My MIL was a nightmare when planning my wedding. I directed it all to DP who had to handle it.

Garlicpest · 11/11/2024 23:59

Mylittlebobble · 11/11/2024 17:52

I don't think it's the colour that's the problem! It's because it's an actual wedding dress. Maybe put the bridesmaids in the same so it draws less attention away. See how mil likes that. 😉

I actually love this idea! Could you change the attendants' dresses to this style in juicy oranges, yellows & greens?

Your bridal party will look breathtaking and MIL will look like the 'citrus bride' that's gone bad 😄

CrowleyKitten · 12/11/2024 00:04

CruCru · 11/11/2024 16:54

Having seen the price, I suspect it will arrive and she will try it on and be disappointed with it. Then she will find something else.

Some of the suggestions on here are so unkind they are quite weird. Getting people to snigger at her? Cutting her out of the wedding? Unless there really is a back story then all this is about is a dress that isn't very appropriate.
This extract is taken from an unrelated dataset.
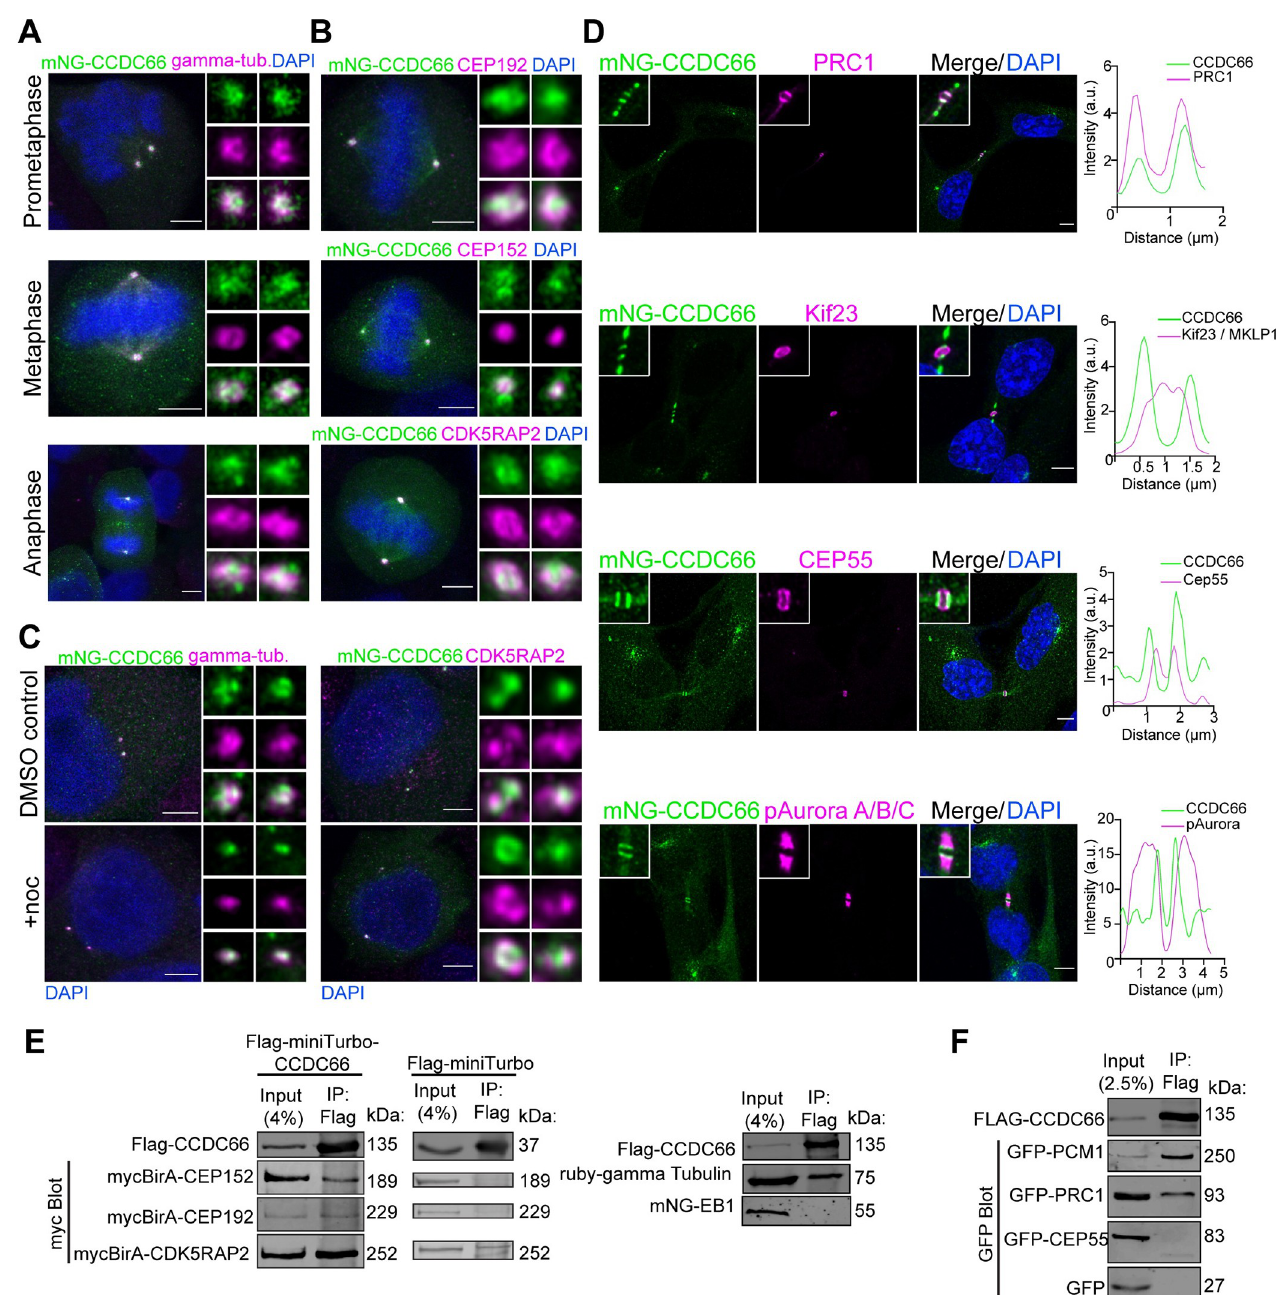
Fig 2. CCDC66 co-localizes and interacts with PCM proteins and spindle/midbody MAPs. (A) mNG-CCDC66 localizes to the centrosome throughout the cell cycle. U2OS::mNG-CCDC66 cells were fixed with 4% PFA and stained for gamma-tubulin and DAPI. Still deconvolved confocal images represent centrosomal co-localization of mNG-CCDC66 with gamma-tubulin during different stages of cell division. Scale bar: 5 μ m, insets show 4 × magnifications of the centrosomes. (B) Localization of mNG-CCDC66 in U2OS cells relative to PCM proteins. U2OS::mNG-CCDC66 cells were fixed with 4% PFA and stained for CEP192, CEP152, or CDK5RAP2 and DAPI. Deconvolved confocal images represent their relative localization at the centrosomes during metaphase. Scale bar: 5 μ m, insets show 4 × magnifications of the centrosomes. (C) Effect of microtubule depolymerization on CCDC66 localization at the centrosome. U2OS:: mNG-CCDC66 cells were treated with 0.1% DMSO or 5 μ g/ml nocodazole for 1 h. Cells were then fixed with 4% PFA and stained for gamma-tubulin or CDK5RAP2 and DAPI. Scale bar: 5 μ m, insets show 4 × magnifications of the centrosomes. (D) Localization of mNG-CCDC66 in RPE1 cells relative to midbody proteins. RPE1::mNG-CCDC66 cells were fixed with methanol and stained for mNeonGreen and PRC1, Cep55, Kif23 (MKLP1), or pAurora A/B/C and DAPI. Graphs show the plot profiles to assess co-localization with the indicated marker. Using ImageJ, a straight line was drawn on the midbody and intensity along the distance was plotted on Graphpad Prism. (E) Co-immunoprecipitation of Flag-miniTurbo-CCDC66 or Flag-miniTurbo with PCM proteins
this is a very good point. at that price, the picture is the one they're copying on the cheap, not the one they're actually selling. chances are it will be disappointing, probably poor quality, maybe even coming apart when it arrives.
don't get me wrong, I know someone that got married in a Chinese ebay dress that cost about £100. it was actually lovely. but when you buy such things you shouldn't be under any illusion you're actually getting the one in the picture. they use the marketing images of the dress they're copying, on a much smaller budget.
they tend to use a lot less material, so the chances are the train won't be as dramatic, even if it is good enough to wear.

there's a good chance it will show up and she'll buy something different, or that if she does think it's wearable, it won't be as bridal as expected.